Python 3.8.3 (default, May 17 2020, 14:48:56) [GCC] on linux
Type "help", "copyright", "credits" or "license" for more information.
(InteractiveConsole)
>>> from main.factories import UserFactory
>>> a = UserFactory()
>>> a.__dict__
{'_state': <django.db.models.base.ModelState object at 0x7f813916dc10>, 'id': None, 'password': '', 'last_login': None, 'is_superuser': False, 'first_name': 'Viktor', 'last_name': 'Fujiati', 'is_staff': False, 'is_active': True, 'date_joined': datetime.datetime(2020, 6, 13, 0, 9, 14, 600439, tzinfo=<UTC>), 'email': 'sihombinggangsa@cv.mil.id', 'is_verified': False}
>>> a.profile.__dict__
{'_state': <django.db.models.base.ModelState object at 0x7f8139125700>, 'id': None, 'user_id': None, 'body_weight': 102.335683582417, 'id_card_no': '#################', 'birthplace': 'Bogor', 'birthdate': date(1910, 3, 1), 'sex': 'F', 'profession': 'Therapist, horticultural', 'blood_type': 'A-', 'married_status': 'CM', 'address': 'Jalan Ciumbuleuit No. 609\nKota Administrasi Jakarta Pusat, SG 82767', 'city': 'Probolinggo', 'district': 'Palu', 'village': 'Padangpanjang', 'phone_no': '0829827678', 'work_address': 'Jalan Laswi No. 128\nBau-Bau, PB 74579', 'work_email': 'caturprabowo@ud.or.id', 'work_phone_no': '+62 (288) 755-3935'}
factory_boy for Unit Tests
This is one such cases where factory_boy solves my initial problem. Here I don't really care about the value of other fields beside "sex" and "blood_type" fields of the related "Profile" model.
def test_profile_str(self):
user = UserFactory(
profile__sex=Sex.FEMALE,
profile__blood_type='O+')
self.assertEqual(str(user.profile), '(F, O+)')
factory_boy for Data Seeding
Now we can also combine factory_boy with management command to create easy to use data seeding tool.
This is the content of stok_darah/factories.py
.
import factory
import factory.fuzzy
from .models import Darah
class DarahFactory(factory.DjangoModelFactory):
class Meta:
model = Darah
tipe = factory.Iterator(Darah.GOLDAR, getter=lambda c: c[0])
jumlah_stok = factory.fuzzy.FuzzyInteger(low=33, high=666)
While this is the content of
stok_darah/management/commands/stok_darah_seeder.py
.
from django.core.management.base import BaseCommand
from stok_darah.factories import DarahFactory
class Command(BaseCommand):
help = 'Seeds the database.'
def handle(self, *args, **options):
for _ in range(8):
DarahFactory.create()
self.stdout.write(self.style.SUCCESS('Successfully seeds the database.'))

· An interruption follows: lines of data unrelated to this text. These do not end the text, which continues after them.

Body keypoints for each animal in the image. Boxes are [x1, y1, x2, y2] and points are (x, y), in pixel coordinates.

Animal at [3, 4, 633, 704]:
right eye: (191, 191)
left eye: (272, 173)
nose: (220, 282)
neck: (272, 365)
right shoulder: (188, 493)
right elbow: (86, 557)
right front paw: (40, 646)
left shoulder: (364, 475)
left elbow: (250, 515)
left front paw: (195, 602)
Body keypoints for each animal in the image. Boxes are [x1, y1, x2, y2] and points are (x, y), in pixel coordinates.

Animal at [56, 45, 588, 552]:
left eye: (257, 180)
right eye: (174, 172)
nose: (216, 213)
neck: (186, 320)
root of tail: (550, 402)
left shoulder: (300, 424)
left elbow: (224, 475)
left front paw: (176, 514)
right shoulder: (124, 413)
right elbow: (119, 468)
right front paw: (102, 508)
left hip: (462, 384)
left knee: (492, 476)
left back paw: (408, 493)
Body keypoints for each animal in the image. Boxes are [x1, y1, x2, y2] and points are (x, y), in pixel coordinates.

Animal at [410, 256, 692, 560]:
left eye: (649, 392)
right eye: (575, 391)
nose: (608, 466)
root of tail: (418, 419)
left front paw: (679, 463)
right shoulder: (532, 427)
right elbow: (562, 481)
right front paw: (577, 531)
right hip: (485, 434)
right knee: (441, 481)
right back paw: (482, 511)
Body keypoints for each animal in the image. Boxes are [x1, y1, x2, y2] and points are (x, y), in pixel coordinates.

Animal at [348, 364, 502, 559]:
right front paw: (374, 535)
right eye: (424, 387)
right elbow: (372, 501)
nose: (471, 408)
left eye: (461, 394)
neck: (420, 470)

This way the seeding process becomes super easy.
(env) $ ./manage.py stok_darah_seeder
Successfully seeds the database.
Notes on Handling Migration
So, not too long ago we had an unexpected error on our staging environment that
wasn't cought on our tests. It was almost the time for sprint review, so the
merge process is a bit chaotic. The unexpected error mentions about missing
column from this table blah blah blah. We made sure to migrate
our database to
the latest version of our application but the problem persisted. It turned out
that some migration files have been replaced with the newer one making the live
database and the model out of sync.
It's a bit tricky because the new model doesn't have the same primary key as the
previous version, so there is no alter table or migrations.RunPython
method we
can employ to save the existing data.
Thankfully we are able to reset the table and have them in sync again with our
migration files. We used the ./manage.py migrate [app_label] zero
command to
reset the table, migrate them over again and use the data seeding tool to
repopulate the missing data. Its very fortunate this doesn't happen on our
production database as losing customers data is bound to be catastrophic.